§ Task brief
Transcribe verbatim the portion of the article on corruption in Mexico and Brazil between "Mexico and Brazil" and "allegations of wrongdoing.", inclusive.
*** Opening of Excerpted passage ***
Efforts are Under Way to Diminish Corruption in Pivotal LatAm Markets
Written by Fernando Cevallos (Mexico City-based director for Compliance, Intelligence, Investigations, and Technology at Control Risks.)
Mexico and Brazil have much in common. As the two largest countries in Latin America, they boast the region’s two largest and most dynamic economies. As such, both countries have captured the attention of investors seeking to capitalize on growth in emerging markets, but each has proven challenging—particularly when it comes to the culture of corruption and official efforts to combat it.
Of course, there are obvious differences, too. In addition to speaking different languages, the countries boast different cultural flavors: tequila, tacos, and mariachis in Mexico; "'caipirinha, samba, and futebol in Brazil". Similar cultural distinctions exist around the conduct of business—and the paying of bribes—and companies that appreciate these differences are more likely to avoid allegations of wrongdoing.
Bribe-paying has been a fixture of Mexican and Brazilian business cultures for years. It was rarely discussed, and never legal, but greasing a few palms was widely understood to be the way things get done. In the last decade, the taboos that prevented people from speaking openly about bribery began to break down. The result has been raising public concern in both countries over corruption and its effect on society.
That concern spurred each country’s government to pass new legislation. In 2012, Mexico passed the Federal Law Against Corruption in Public Procurement and two years later, Brazil ushered in the Clean Company Act. Both laws prohibit the payment and receipt of bribes in both the public and private sectors. Whereas previous laws only sanctioned individuals, these new laws create penalties for corporations as well.
But the similarities between the two countries’ legal frameworks end when it comes to enforcement. Since Mexico’s law went on the books in 2012, there has been no enforcement. The government has continued to maintain positive body language, reinforcing the anti-corruption framework with a new transparency law and establishing a third-party monitor, but it has declined to bare its teeth.
*** Close of Excerpted passage ***
*** Opening of Records ***
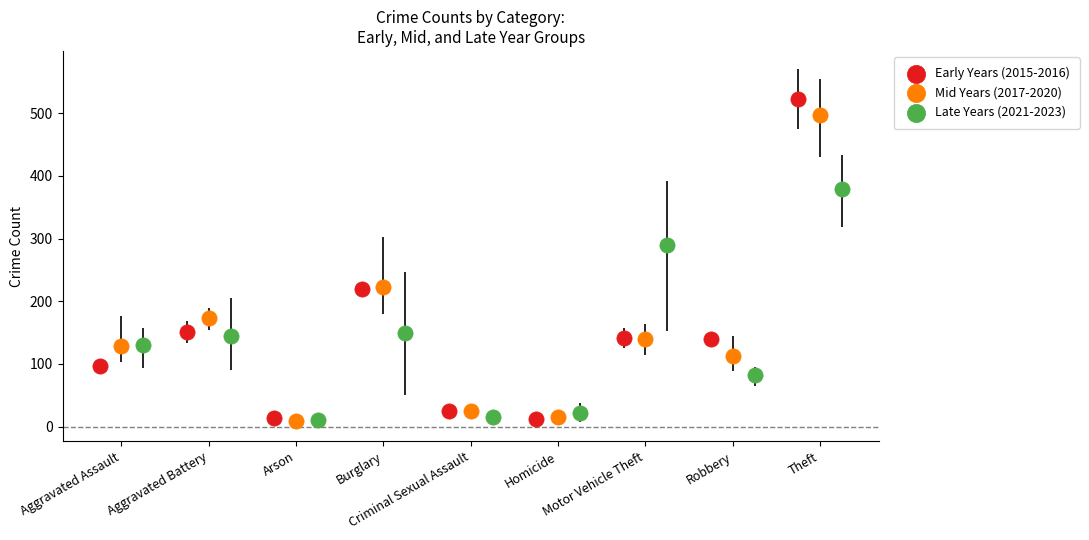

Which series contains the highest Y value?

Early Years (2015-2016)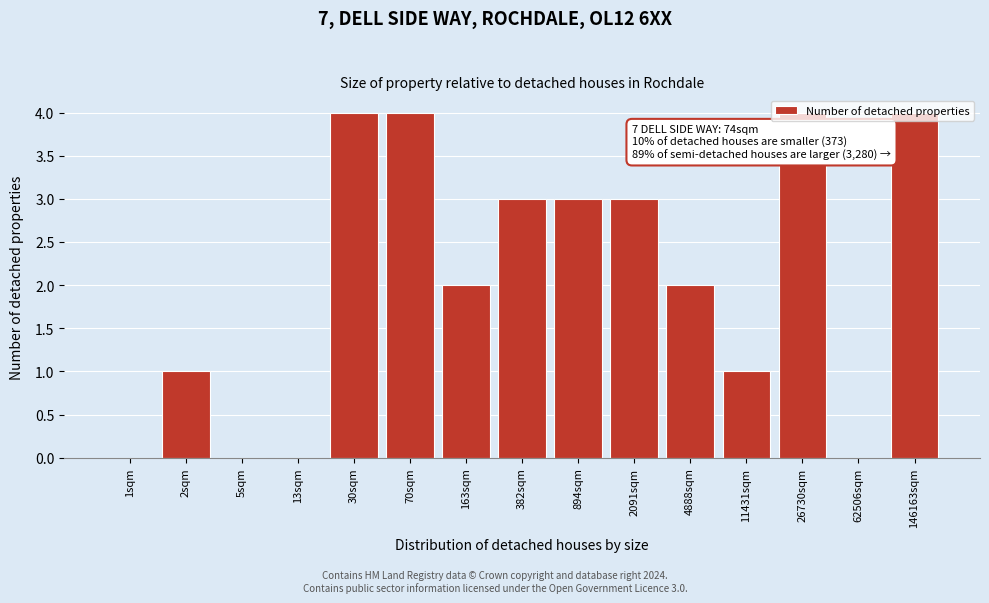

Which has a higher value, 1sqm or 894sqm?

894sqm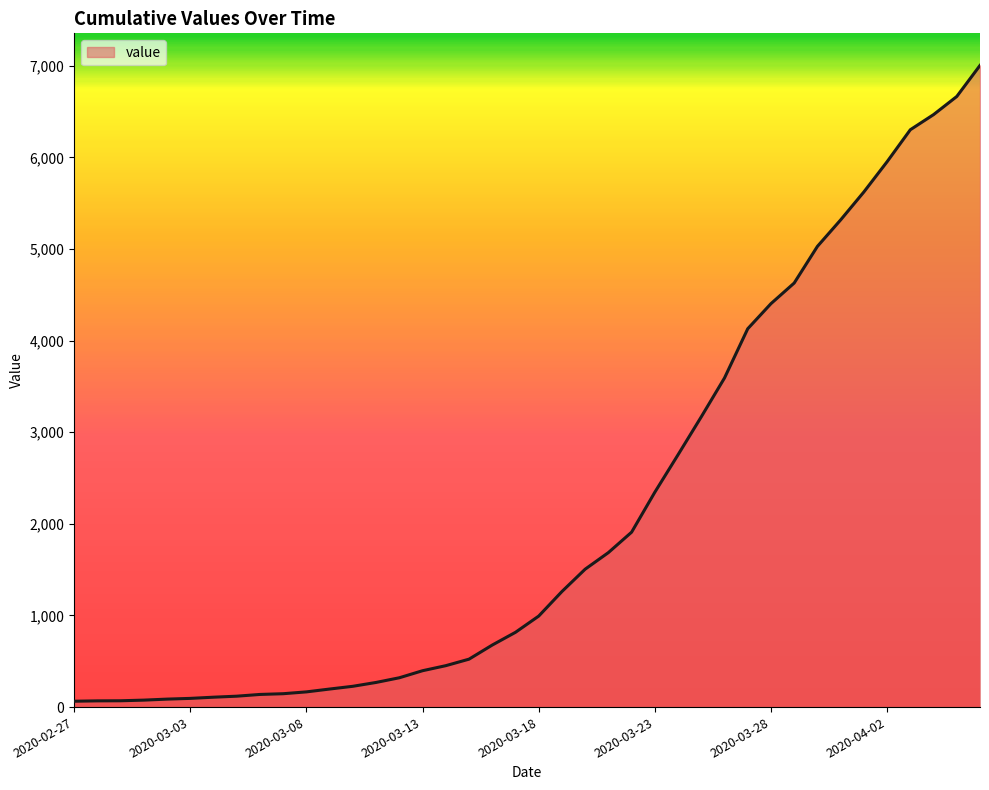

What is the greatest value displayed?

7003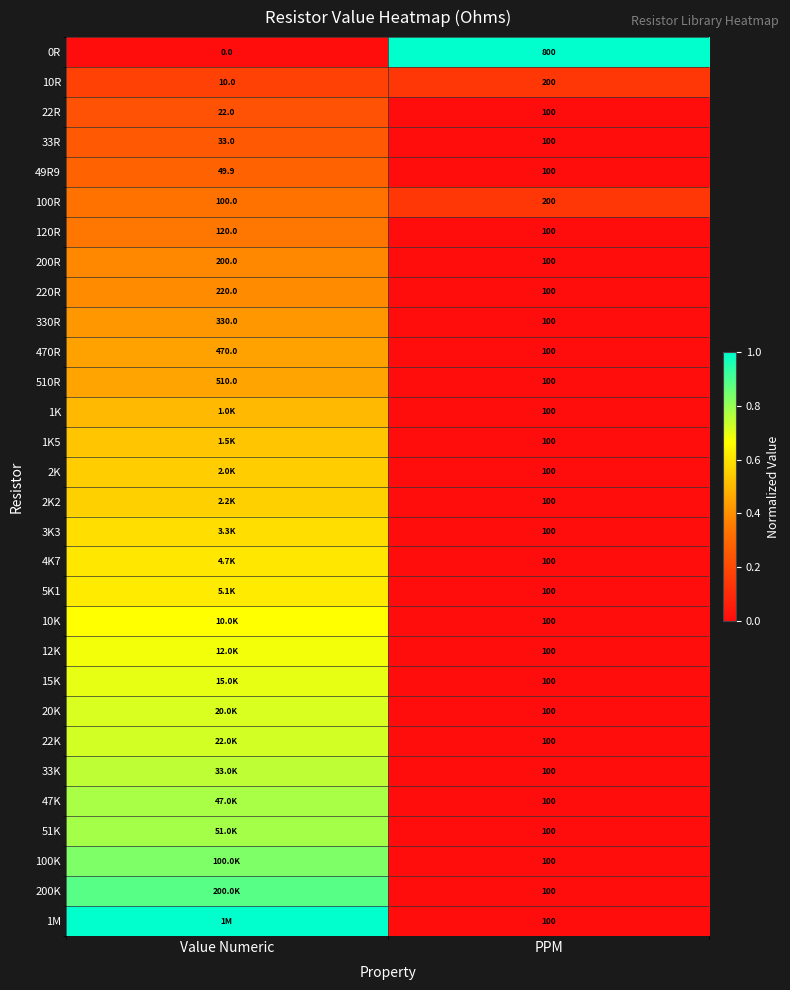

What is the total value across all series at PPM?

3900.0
*** Close of Records ***
§ Exercise result
Mexico and Brazil have much in common. As the two largest countries in Latin America, they boast the region’s two largest and most dynamic economies. As such, both countries have captured the attention of investors seeking to capitalize on growth in emerging markets, but each has proven challenging—particularly when it comes to the culture of corruption and official efforts to combat it.
Of course, there are obvious differences, too. In addition to speaking different languages, the countries boast different cultural flavors: tequila, tacos, and mariachis in Mexico; "'caipirinha, samba, and futebol in Brazil". Similar cultural distinctions exist around the conduct of business—and the paying of bribes—and companies that appreciate these differences are more likely to avoid allegations of wrongdoing.